You and Weston Peick had a good battle in the heat.
Yeah, I was trying to guard my insides, but one time I heard him coming and I rolled that bowl really wide because I don’t want to get in a scruff with him. But, when I passed him and dove to the inside, I knew it was my shot. If you were out there [on the track], you would see that going up that face right there, it was so slippery I couldn’t turn any tighter, and I kept on drifting wide. I almost got his front, but he saved it.
So, you’ve got seven wins now.
That was my next goal. The championship was first. Six wins in 2010, that was the most I’d ever gotten in a season, and I was wanting to beat that by the end of this season. Definitely want to keep building, and we’ve got two more races to keep raising that bar. Winning is tough, and seven is definitely awesome.
The way the season started out, you had your former teammate Ken Roczen going fast and there were a lot of guys going fast. Were you paying attention to that?
The fourth place at the first round wasn’t bad, but I felt sluggish. No excuses, but I had been sick and I didn’t do anything for the whole week and was only on the bike for two days before Anaheim. I felt sluggish. But we were starting to get things in line with Aldon Baker, and the bike was hands down much better. There were a few things we had to work on after the first round, but once we felt like we got that handled it was nice. And, with getting dialed in with Aldon, things were coming together week by week. But it wasn’t ever like we felt way off. We didn’t panic, and with Aldon helping we were able to pinpoint some things with me. We had direction, and for a rider that’s important—it instills confidence. I felt like we were gaining the entire time, physically and mentally.

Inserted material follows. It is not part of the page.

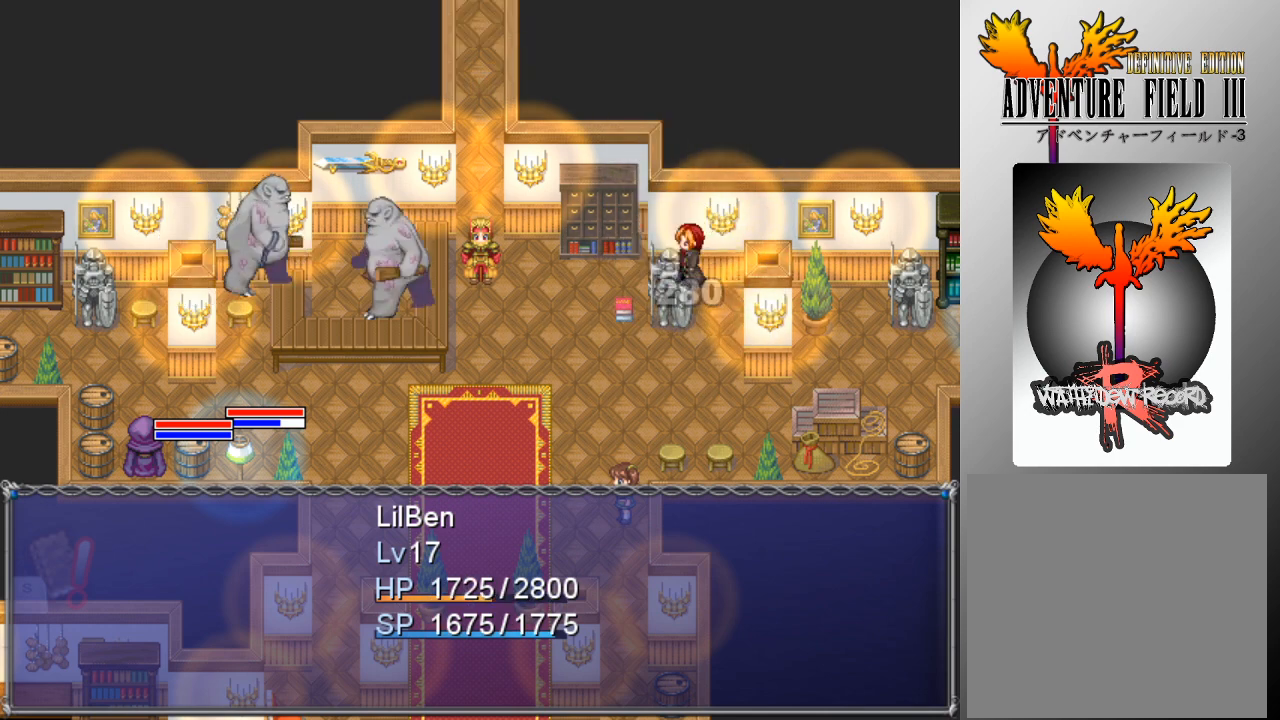
{"buttons": [], "left_stick": "center", "events": []}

If Aldon’s top rider finishes the championship, he wins every single time. Did that enter your mind?
No. Aldon is a solid guy—not many people are like him. I’d wanted to work with him a long time ago, and I’m happy that things worked out that we finally got the opportunity. It’s not just the training, although he obviously has that dialed in. Being solid on and off the track, if you can have a good balance with everything, your mind will be that much fresher. He’s the best at what he does, and with the bike being better, Aldon coming in, getting married, and going on a nice honeymoon, there was a lot of fun stuff going on. I would not have enjoyed it as much without Aldon. Before him I was constantly thinking about what I had to do next. With Aldon, I just do what he gives me and don’t worry about anything else. I trust him and do everything he says 100 percent, and that’s it. Before, I’d be worrying about what to do next and my mind was constantly running. That’s not good for a racer. The peace of mind helps bring back the joy and excitement. It makes you want to go to work. I still have a lot more to accomplish.